4️⃣CEH Engage Part 4

An attacker has intruded into the CEHORG network with malicious intent. He has identified a vulnerability in a machine. He has encoded the machine's IP address and left it in the database. While auditing the database, the encoded file was identified by the database admin. Decode the EncodedFile.txt file in the Document folder in the "EH Workstation – 2" machine and enter the IP address as the answer. (Hint: Password to decode the file is Pa$$w0rd)

The Access code of an employee was stolen from the CEHORG database. The attacker has encrypted the file using the Advance Encryption Package. You have been assigned a task to decrypt the file; the organization has retained the cipher file ""AccessCode.docx.aes"" in the Document folder in the ""EH Workstation – 2"" machine. Determine the access code by decrypting the file. Hint: Use ""qwerty"" as the decryption password. Note: Advanced Encryption Package is available at E:\CEH-Tools\CEHv12 Module 20 Cryptography\Cryptography Tools.

A VeraCrypt volume file "secret" is stored on the Document folder in the "EH Workstation – 2" machine. You are an ethical hacker working with CEHORG; you have been tasked to decrypt the encrypted volume and determine the number of files stored in the volume. (Hint: Password: test)

You have received a folder named "Archive" from a vendor. You suspect that someone might have tampered with the files during transmission. The Original hashes of the files have been sent by the sender separately and are stored in a file named FileHashes.txt stored in the Document folder in the "EH Workstation – 2" machine. Your task is to check the integrity of the files by comparing the MD5 hashes. Compare the hash values and determine the file name that has been tampered with. Note: Exclude the file extension in the answer field. The answer is case-sensitive.

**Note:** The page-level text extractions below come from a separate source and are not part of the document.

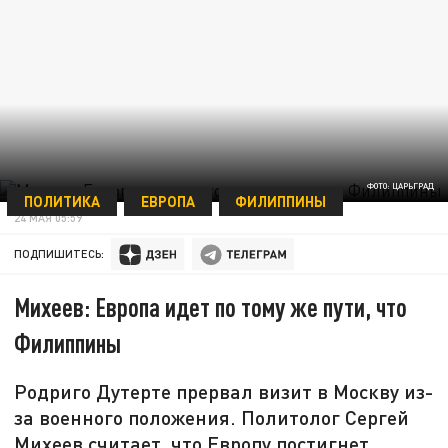
ФОТО: ЦАРЬГРАД
ПОЛИТИКА
ЕВРОПА
ФИЛИППИНЫ
24 МАЯ 05:59
ПОДПИШИТЕСЬ:
Михеев: Европа идет по тому же пути, что
Филиппины
Родриго Дутерте прервал визит в Москву из-
за военного положения. Политолог Сергей
Михеев считает, что Европу постигнет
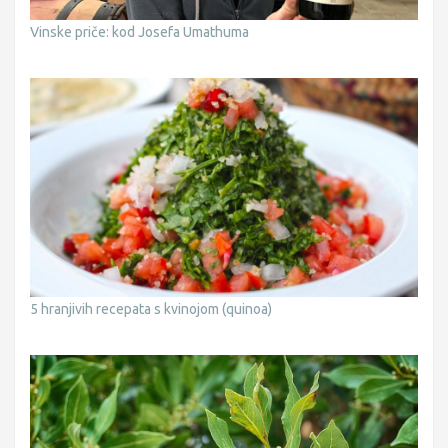
Vinske priče: kod Josefa Umathuma
5 hranjivih recepata s kvinojom (quinoa)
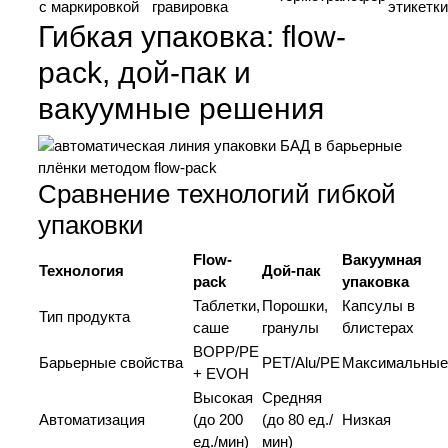
с маркировкой
гравировка
этикетки
Гибкая упаковка: flow-
pack, дой-пак и
вакуумные решения
Сравнение технологий гибкой
упаковки
Flow-
Вакуумная
Технология
Дой-пак
pack
упаковка
Таблетки,
Порошки,
Капсулы в
Тип продукта
саше
гранулы
блистерах
BOPP/PE
Барьерные свойства
PET/Alu/PE
Максимальные
+ EVOH
Высокая
Средняя
Автоматизация
(до 200
(до 80 ед./
Низкая
ед./мин)
мин)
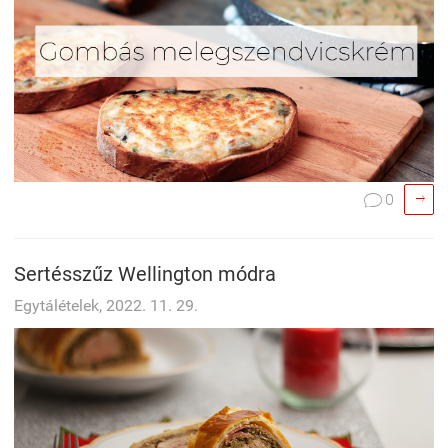

0

Sertésszűz Wellington módra
Egytálételek, 2022. 11. 29.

CEHORG hosts multiple IoT devices and sensors to manage its supply chain fleet. You are assinged a task to examine the file "IOT Traffic.pcapng" located in the Home directory of the root user in the "EH Workstation - 1" machine. Analyze the packet and find the topic of the message sent to the sensor.

An employee in CEHORG has secretly acquired Confidential access ID through an application from the company. He has saved this information on the Downloads folder of his Android mobile phone. You have been assigned a task as an ethical hacker to access the file and delete it covertly. Enter the account information present in the file. Note: Only provide the numeric values in the answer field.

-> Identify the IP address of mobile device from the IP range

nmap -p 5555 172.16.0.0/24

The mobile device of an employee in CEHORG has been hacked by the hacker to perform DoS attack on one of the server in company network. You are assigned to analyse "Andro.pcapng" located in Documents directory of EH workstation-2 and identify the severity level of the attack. (Note: perform deep down Expert Info analysis)

-> Warning

An attacker has hacked one of the employees android device in CEHORG and initiated LOIC attack from the device. You are an ethical hacker who had obtained a screenshot of the attack using a background application. Obtain the screenshot of the attack using PhoneSploit from the attacked mobile device and determine the targeted machine IP along with send method.

An attacker installed a malicious mobile application 'AntiMalwarescanner.apk' on the victims android device which is located in EH workstation-2 documents folder. You are assigned a task to perform security audit on the mobile application and find out whether the application using permission to Read-call-logs.

An ex-employee of CEHORG is suspected to be performing insider attack. You are assigned a task to attain KEYCODE-75 used in the employees' mobile phone. Note: use option p in PhoneSploit for next page.

CEHORG hosts multiple IOT devices and sensors to manage its supply chain fleet. You are assinged a task to examine the file "IOT Traffic.pcapng" located in the Home directory of the root user in the "EH Workstation - 1" machine. Analyze the packet and find the topic of the message sent to the sensor.

CEHORG hosts multiple IOT devices and network sensors to manage its IT-department. You are assigned a task to examine the file "NetworkNS_Traffic.pcapng" located in the Documents folder of the user in the "EH Workstation - 2" machine. Analyze the packet and find the alert message sent to the sensor.

An attacker had sent a message 166.150.247.183/US to the victim. You are assigned to perform footprinting using shodan.io in order to identify whether the message belongs to SCADA/ICS/IoT systems in US.

An attacker had sent a message 166.150.247.183/US to the victim. You are assigned to perform footprinting using shodan.io in order to identify whether the message belongs to SCADA/ICS/IoT systems in US.

-> IoT

An attacker had sent a file cryt-128-06encr.hex containing ransom file password, which is located in documents folder of EH-workstation-2. You are assigned a task to decrypt the file using cryp tool. Perform cryptanalysis, Identify the algorithm used for file encryption and hidden text. Note: check filename for key length and hex characters.